• _Directive_: Transcribe the passage of the article on Recrowned Ireland that runs from "In Ireland, a" up to and including "their full potential.".

Recrowned Ireland: How Women are Looking Out for Each Other Amidst Inequality

Recrowned Ireland: How Women are Looking Out for Each Other Amidst Inequality

Recrowned Ireland logo
Loretta Awiapo

28th of April 2022

“Gender inequality remains one of the most substantial human rights challenges of our time”. Although a significant amount of progress has been made, women still face barriers to becoming leaders and decision-makers on a global stage. Women are still dealing with various forms of gender-based violence. Their confidence and progress are still threatened, and the world is impeding their right to safety and equitable access to fundamental needs. Achieving gender equality is critical to achieving the other sustainable development goals, hence the need for more timely, sustainable, and collaborative local and international efforts for the attainment of SDG5.

 

In Ireland, a group of passionate young black women is addressing SDG5 creatively and holistically by “elevating, empowering, and escalating” the lives of women both locally and internationally. Together, these women make up an organization known as Recrowned Ireland. Recrowned Ireland was founded in April 2019 to give women a safe space to be expressive, confident, aware, and empowered. These women are working to bridge gaps in access to basic needs through mentorship, fundraisers, and advocacy campaigns so that women and girls can live up to their full potential.

 

Recrowned Ireland started as an opportunity for girls to experience support in the form of a big sister role, especially for girls within the community who do not have moms or female figures in their lives. “Empathy is integral to the work that Recrowned Ireland does. It is somewhere a lot of girls can feel safe with being able to come to us, chat with us, and confide in us” says Benita Murinda, Creative Director. Vivian Birungi, the Editor in Chief, narrated a daunting experience as a woman in STEM where upon walking into one of her classes made up of 90% men, she immediately felt like she had to hide and make herself small: “I feel like a lot of women in this day and age of all ages, all backgrounds and whatever jobs and schools they are in, feel like they have to make themselves small and not be outspoken in certain spaces and I think it is important to have Recrowned Ireland where we can give women that voice and let them know that it is okay to be heard, it is okay to stand up for what you believe in, it is okay to promote your business, it is okay to be yourself and to confide in someone.”

[Dataset rows]
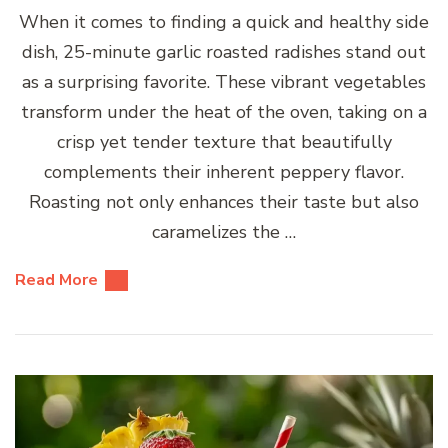
When it comes to finding a quick and healthy side
dish, 25-minute garlic roasted radishes stand out
as a surprising favorite. These vibrant vegetables
transform under the heat of the oven, taking on a
crisp yet tender texture that beautifully
complements their inherent peppery flavor.
Roasting not only enhances their taste but also
caramelizes the …
Read More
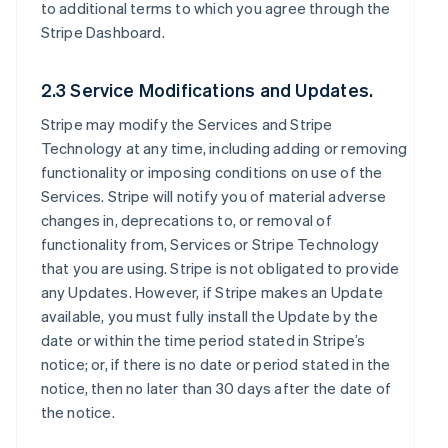
to additional terms to which you agree through the
Stripe Dashboard.
2.3 Service Modifications and Updates.
Stripe may modify the Services and Stripe
Technology at any time, including adding or removing
functionality or imposing conditions on use of the
Services. Stripe will notify you of material adverse
changes in, deprecations to, or removal of
functionality from, Services or Stripe Technology
that you are using. Stripe is not obligated to provide
any Updates. However, if Stripe makes an Update
available, you must fully install the Update by the
date or within the time period stated in Stripe’s
notice; or, if there is no date or period stated in the
notice, then no later than 30 days after the date of
the notice.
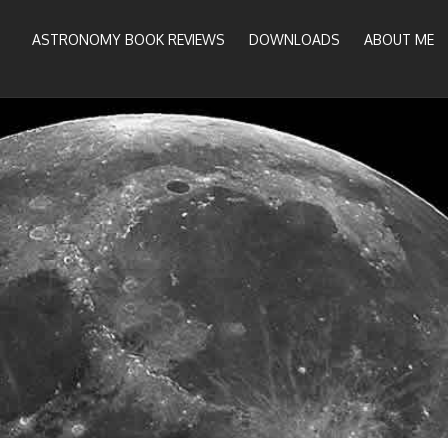
ASTRONOMY BOOK REVIEWS
DOWNLOADS
ABOUT ME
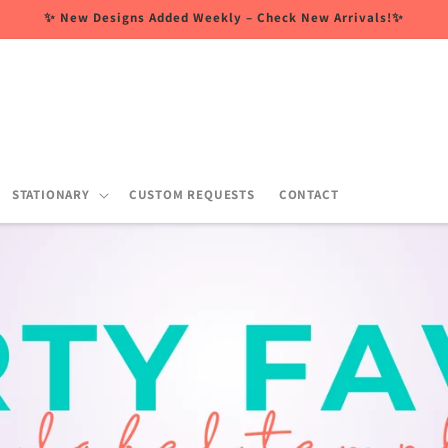
✨ New Designs Added Weekly – Check New Arrivals!✨
STATIONARY
CUSTOM REQUESTS
CONTACT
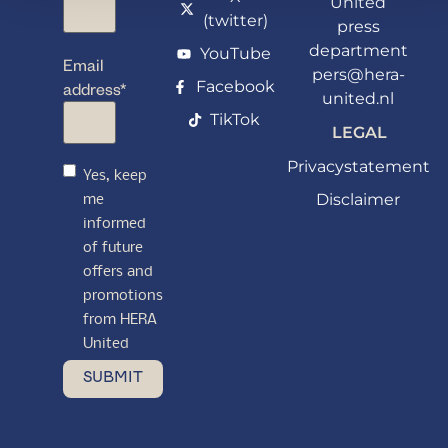
United
(twitter)
press
department
YouTube
Email
pers@hera-
Facebook
address
*
united.nl
TikTok
LEGAL
Privacystatement
Yes, keep
Disclaimer
me
informed
of future
offers and
promotions
from HERA
United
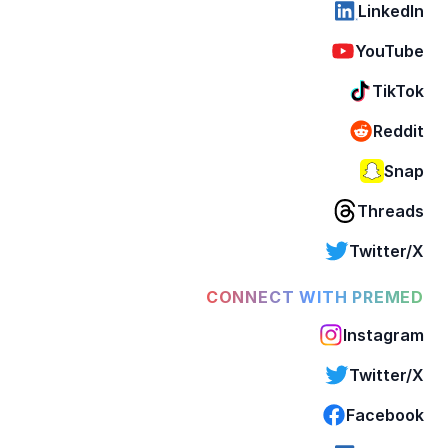
LinkedIn
YouTube
TikTok
Reddit
Snap
Threads
Twitter/X
CONNECT WITH PREMED
Instagram
Twitter/X
Facebook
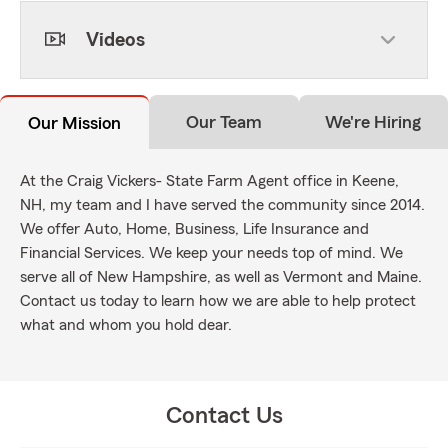
Videos
Our Team
We're Hiring
Our Mission
At the Craig Vickers- State Farm Agent office in Keene,
NH, my team and I have served the community since 2014.
We offer Auto, Home, Business, Life Insurance and
Financial Services. We keep your needs top of mind. We
serve all of New Hampshire, as well as Vermont and Maine.
Contact us today to learn how we are able to help protect
what and whom you hold dear.
Contact Us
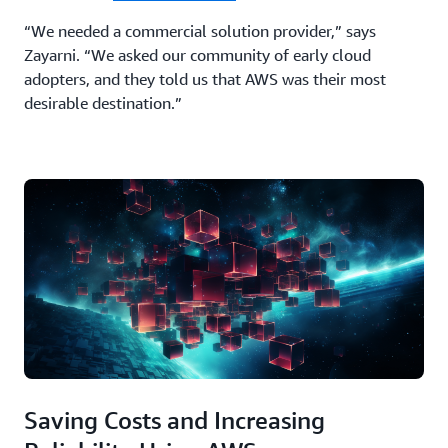
“We needed a commercial solution provider,” says
Zayarni. “We asked our community of early cloud
adopters, and they told us that AWS was their most
desirable destination.”
Saving Costs and Increasing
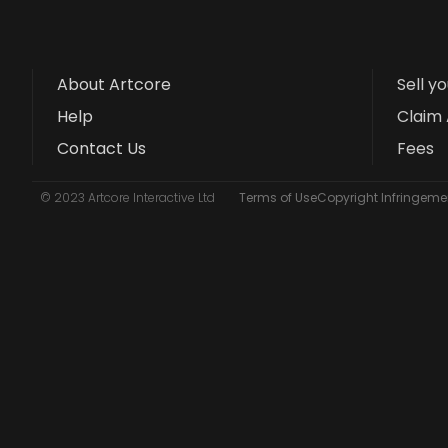
About Artcore
Sell y
Help
Claim 
Contact Us
Fees
© 2023 Artcore Interactive Ltd
Terms of Use
Copyright Infringemen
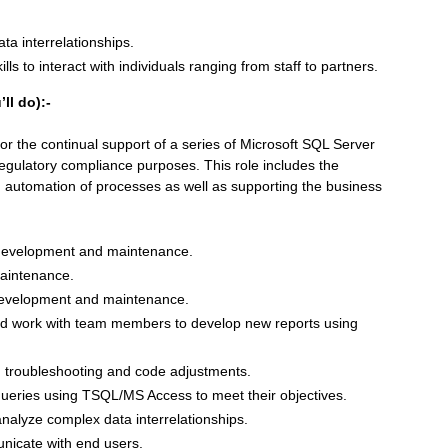
ta interrelationships.
ls to interact with individuals ranging from staff to partners.
ll do):-
 for the continual support of a series of Microsoft SQL Server
egulatory compliance purposes. This role includes the
, automation of processes as well as supporting the business
 development and maintenance.
aintenance.
 development and maintenance.
and work with team members to develop new reports using
 troubleshooting and code adjustments.
ueries using TSQL/MS Access to meet their objectives.
nalyze complex data interrelationships.
unicate with end users.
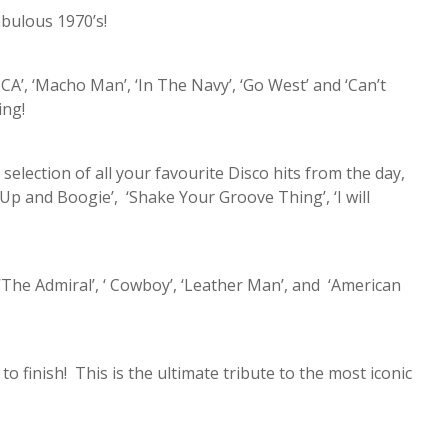
abulous 1970’s!
CA’, ‘Macho Man’, ‘In The Navy’, ‘Go West’ and ‘Can’t
ing!
 selection of all your favourite Disco hits from the day,
t Up and Boogie’, ‘Shake Your Groove Thing’, ‘I will
‘The Admiral’, ‘ Cowboy’, ‘Leather Man’, and ‘American
to finish! This is the ultimate tribute to the most iconic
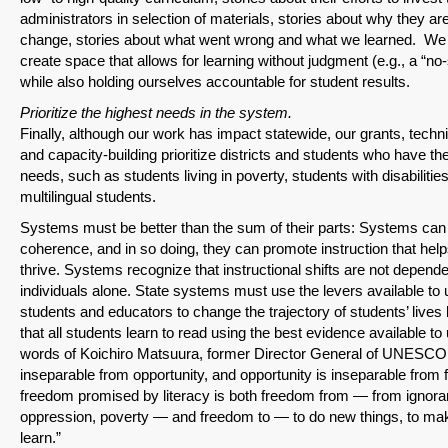
administrators in selection of materials, stories about why they ar
change, stories about what went wrong and what we learned. We a
create space that allows for learning without judgment (e.g., a “n
while also holding ourselves accountable for student results.
Prioritize the highest needs in the system.
Finally, although our work has impact statewide, our grants, techni
and capacity-building prioritize districts and students who have th
needs, such as students living in poverty, students with disabilitie
multilingual students.
Systems must be better than the sum of their parts: Systems ca
coherence, and in so doing, they can promote instruction that help
thrive. Systems recognize that instructional shifts are not depend
individuals alone. State systems must use the levers available to 
students and educators to change the trajectory of students’ lives
that all students learn to read using the best evidence available to 
words of Koichiro Matsuura, former Director General of UNESCO: 
inseparable from opportunity, and opportunity is inseparable from
freedom promised by literacy is both freedom from — from ignora
oppression, poverty — and freedom to — to do new things, to mak
learn.”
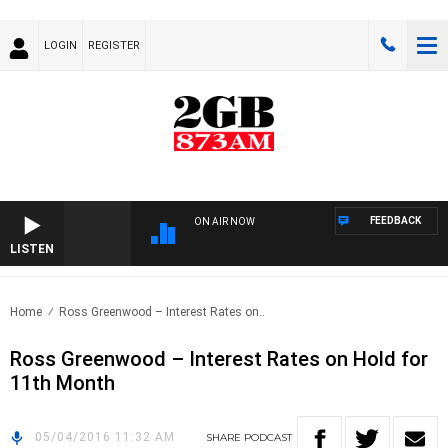
LOGIN
REGISTER
FEEDBACK
ON AIR NOW
LISTEN
Home
Ross Greenwood – Interest Rates on..
Ross Greenwood – Interest Rates on Hold for
11th Month
05/04/2016 11:32 AM
SHARE
PODCAST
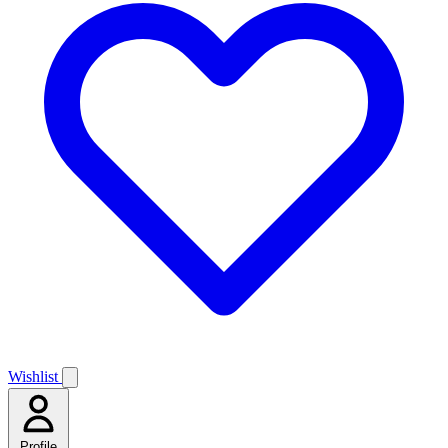
Wishlist
Profile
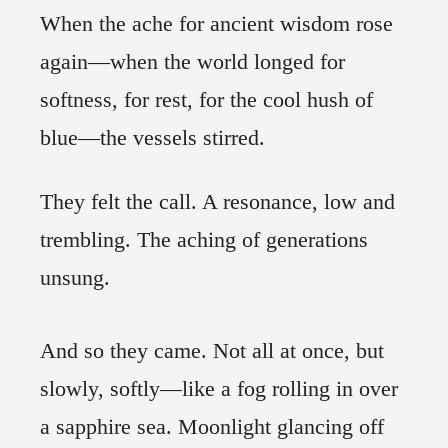
When the ache for ancient wisdom rose
again—when the world longed for
softness, for rest, for the cool hush of
blue—the vessels stirred.
They felt the call. A resonance, low and
trembling. The aching of generations
unsung.
And so they came. Not all at once, but
slowly, softly—like a fog rolling in over
a sapphire sea. Moonlight glancing off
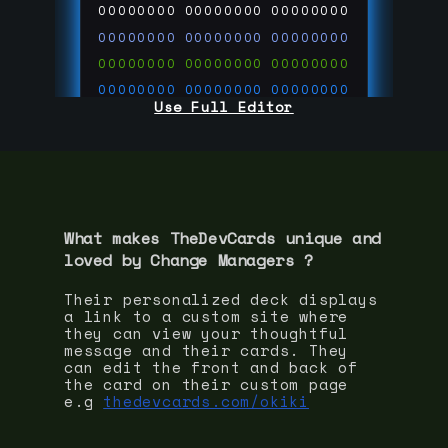
00000000
00000000
00000000
00000000
00000000
00000000
00000000
00000000
00000000
00000000
00000000
00000000
Use Full Editor
00000000
00000000
00000000
00000000
00000000
00000000
00000000
00000000
00000000
run code on
thedevcards.com
What makes TheDevCards unique and
loved by
Change Manager
s ?
Their personalized deck displays
a link to a custom site where
they can view your thoughtful
message and their cards. They
can edit the front and back of
the card on their custom page
e.g
thedevcards.com/okiki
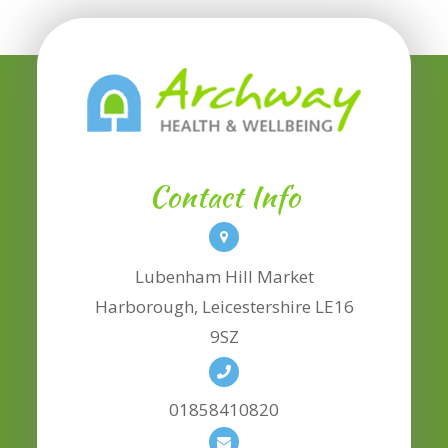
Contact Info
Lubenham Hill Market
​​​​​​​Harborough, Leicestershire LE16
9SZ
01858410820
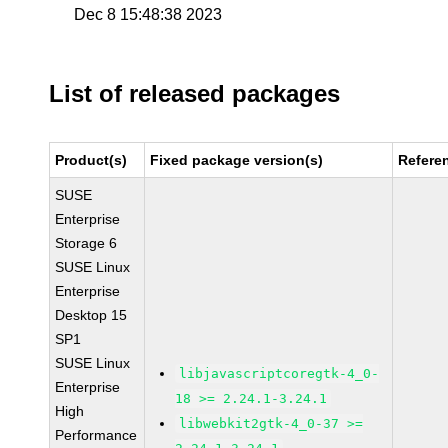
Dec 8 15:48:38 2023
List of released packages
Product(s)
Fixed package version(s)
Refere
SUSE
Enterprise
Storage 6
SUSE Linux
Enterprise
Desktop 15
SP1
SUSE Linux
libjavascriptcoregtk-4_0-
Enterprise
18 >= 2.24.1-3.24.1
High
libwebkit2gtk-4_0-37 >=
Performance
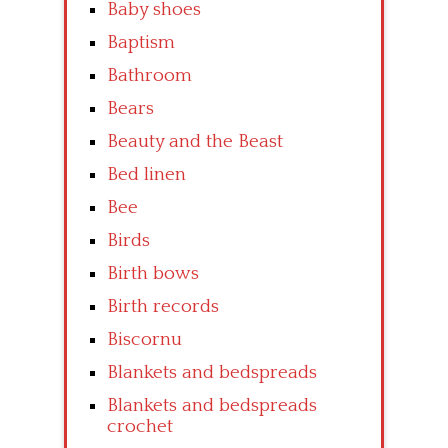
Baby shoes
Baptism
Bathroom
Bears
Beauty and the Beast
Bed linen
Bee
Birds
Birth bows
Birth records
Biscornu
Blankets and bedspreads
Blankets and bedspreads
crochet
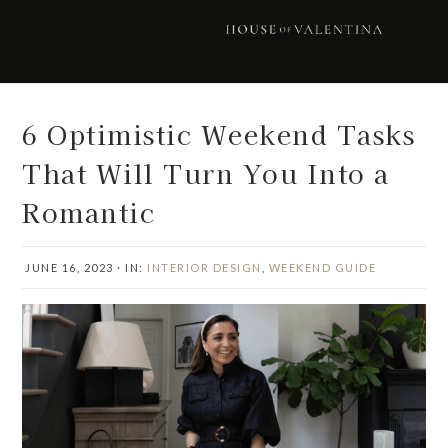
Skip
Skip
Skip
Skip
to
to
to
to
primary
main
primary
footer
navigation
content
sidebar
6 Optimistic Weekend Tasks
That Will Turn You Into a
Romantic
JUNE 16, 2023
·
IN:
INTERIOR DESIGN
,
WEEKEND GUIDE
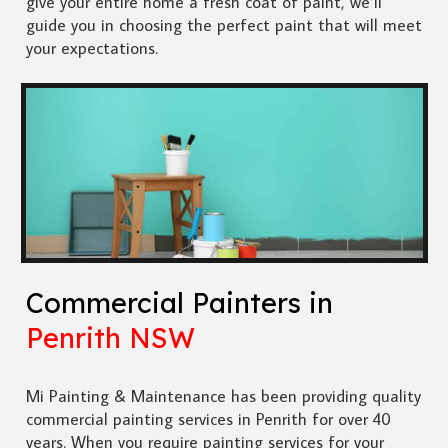
give your entire home a fresh coat of paint, we’ll
guide you in choosing the perfect paint that will meet
your expectations.
Commercial Painters in
Penrith NSW
Mi Painting & Maintenance has been providing quality
commercial painting services in Penrith for over 40
years. When you require painting services for your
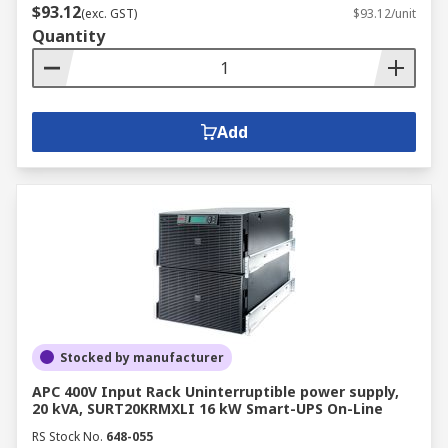
$93.12
(exc. GST)
$93.12/unit
Quantity
Add
Stocked by manufacturer
APC 400V Input Rack Uninterruptible power supply,
20 kVA, SURT20KRMXLI 16 kW Smart-UPS On-Line
RS Stock No.
648-055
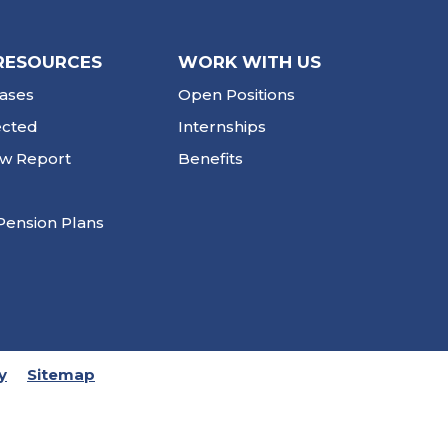
RESOURCES
WORK WITH US
ases
Open Positions
ected
Internships
ew Report
Benefits
Pension Plans
y
Sitemap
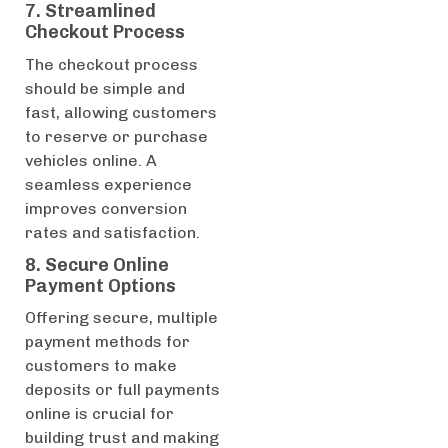
7. Streamlined
Checkout Process
The checkout process
should be simple and
fast, allowing customers
to reserve or purchase
vehicles online. A
seamless experience
improves conversion
rates and satisfaction.
8. Secure Online
Payment Options
Offering secure, multiple
payment methods for
customers to make
deposits or full payments
online is crucial for
building trust and making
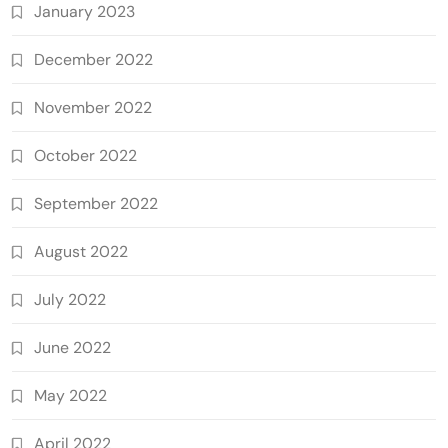
January 2023
December 2022
November 2022
October 2022
September 2022
August 2022
July 2022
June 2022
May 2022
April 2022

• _Solved problem_:
In Ireland, a group of passionate young black women is addressing SDG5 creatively and holistically by “elevating, empowering, and escalating” the lives of women both locally and internationally. Together, these women make up an organization known as Recrowned Ireland. Recrowned Ireland was founded in April 2019 to give women a safe space to be expressive, confident, aware, and empowered. These women are working to bridge gaps in access to basic needs through mentorship, fundraisers, and advocacy campaigns so that women and girls can live up to their full potential.